General reproducing properties in RKHS with application to derivative and integral operators
Fatima-Zahrae El-Boukkouri, Josselin Garnier, Olivier Roustant
TL;DR
This work develops a unified framework for reproducing properties in RKHS that extends beyond the classic evaluation functional to broader linear operators, including derivatives and integrals. It introduces the closure of finite combinations of composition operators and provides a necessary-and-sufficient criterion, via the Loève criterion, for the generalized reproducing property to hold and for operator representers to converge. The derivative reproducing property is established under mild kernel regularity, namely $K$ being $C^1$ with a continuous cross-derivative near the diagonal, yielding $f'(x) = \langle f, \partial K/\partial x_1(x, \cdot)\rangle$ and a corresponding norm identity, under which all functions in the RKHS are differentiable. Additionally, the paper proves a minimal condition for mean embedding in RKHS with improper Riemann integrals: if $\iint |K(x,y)| p(x)p(y) \, dx\, dy$ is finite, then $\mu_p(x) = \int K(x,y) p(y) \, dy$ exists in $\mathcal{H}$ and satisfies the RKHS moment relation $\mathbb{E}_{X\sim p}[f(X)] = \langle f, \mu_p \rangle$, with a weaker requirement than the usual Lebesgue-style criterion and a concrete kernel example illustrating the relaxation.

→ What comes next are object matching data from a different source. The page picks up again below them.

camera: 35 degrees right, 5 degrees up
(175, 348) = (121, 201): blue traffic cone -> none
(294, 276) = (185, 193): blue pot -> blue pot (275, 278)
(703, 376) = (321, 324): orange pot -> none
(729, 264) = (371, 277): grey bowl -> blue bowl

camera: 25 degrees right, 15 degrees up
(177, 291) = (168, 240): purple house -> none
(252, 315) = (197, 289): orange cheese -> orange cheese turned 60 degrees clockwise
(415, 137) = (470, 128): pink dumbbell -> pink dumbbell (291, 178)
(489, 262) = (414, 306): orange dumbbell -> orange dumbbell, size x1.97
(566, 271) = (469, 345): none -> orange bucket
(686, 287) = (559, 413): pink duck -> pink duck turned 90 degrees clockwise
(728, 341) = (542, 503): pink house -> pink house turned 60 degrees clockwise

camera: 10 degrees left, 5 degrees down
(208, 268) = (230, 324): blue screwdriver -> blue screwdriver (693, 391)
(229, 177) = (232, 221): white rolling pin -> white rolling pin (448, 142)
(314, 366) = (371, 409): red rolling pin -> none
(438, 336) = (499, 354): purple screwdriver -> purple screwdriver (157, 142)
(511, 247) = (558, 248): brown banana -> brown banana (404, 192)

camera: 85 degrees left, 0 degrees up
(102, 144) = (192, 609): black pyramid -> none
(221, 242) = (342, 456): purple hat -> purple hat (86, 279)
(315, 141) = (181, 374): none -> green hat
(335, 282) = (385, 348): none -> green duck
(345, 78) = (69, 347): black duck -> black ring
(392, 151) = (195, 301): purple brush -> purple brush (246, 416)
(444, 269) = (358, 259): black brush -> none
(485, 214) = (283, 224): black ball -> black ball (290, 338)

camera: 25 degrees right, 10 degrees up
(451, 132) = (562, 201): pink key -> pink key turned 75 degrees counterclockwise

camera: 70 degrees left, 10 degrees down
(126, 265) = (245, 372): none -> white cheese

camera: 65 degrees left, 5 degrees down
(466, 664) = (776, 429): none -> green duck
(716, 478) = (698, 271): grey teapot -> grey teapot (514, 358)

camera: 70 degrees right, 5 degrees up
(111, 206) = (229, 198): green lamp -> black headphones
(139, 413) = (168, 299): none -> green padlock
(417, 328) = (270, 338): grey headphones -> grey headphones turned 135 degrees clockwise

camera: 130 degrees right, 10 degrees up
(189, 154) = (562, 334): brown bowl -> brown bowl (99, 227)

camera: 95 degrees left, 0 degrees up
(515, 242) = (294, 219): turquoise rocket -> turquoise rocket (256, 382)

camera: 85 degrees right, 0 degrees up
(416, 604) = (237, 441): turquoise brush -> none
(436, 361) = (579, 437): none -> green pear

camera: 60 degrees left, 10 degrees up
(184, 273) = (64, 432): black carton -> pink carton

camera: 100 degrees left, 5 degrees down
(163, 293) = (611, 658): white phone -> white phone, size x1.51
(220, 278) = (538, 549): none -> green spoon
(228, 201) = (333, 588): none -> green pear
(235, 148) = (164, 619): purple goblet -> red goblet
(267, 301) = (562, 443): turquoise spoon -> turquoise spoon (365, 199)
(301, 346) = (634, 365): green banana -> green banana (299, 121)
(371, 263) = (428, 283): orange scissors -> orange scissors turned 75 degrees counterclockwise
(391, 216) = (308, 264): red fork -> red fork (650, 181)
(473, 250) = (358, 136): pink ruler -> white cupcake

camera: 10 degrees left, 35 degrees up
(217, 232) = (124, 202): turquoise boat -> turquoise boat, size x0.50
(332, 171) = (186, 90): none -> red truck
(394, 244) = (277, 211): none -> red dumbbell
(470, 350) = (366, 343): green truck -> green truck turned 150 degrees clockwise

These results enable representer-theorem-style solutions for learning with function values, gradients, or other operators within a broad operator class.
Abstract
In this paper, we consider the reproducing property in Reproducing Kernel Hilbert Spaces (RKHS). We establish a reproducing property for the closure of the class of combinations of composition operators under minimal conditions. This allows to revisit the sufficient conditions for the reproducing property to hold for the derivative operator, as well as for the existence of the mean embedding function. These results provide a framework of application of the representer theorem for regularized learning algorithms that involve data for function values, gradients, or any other operator from the considered class.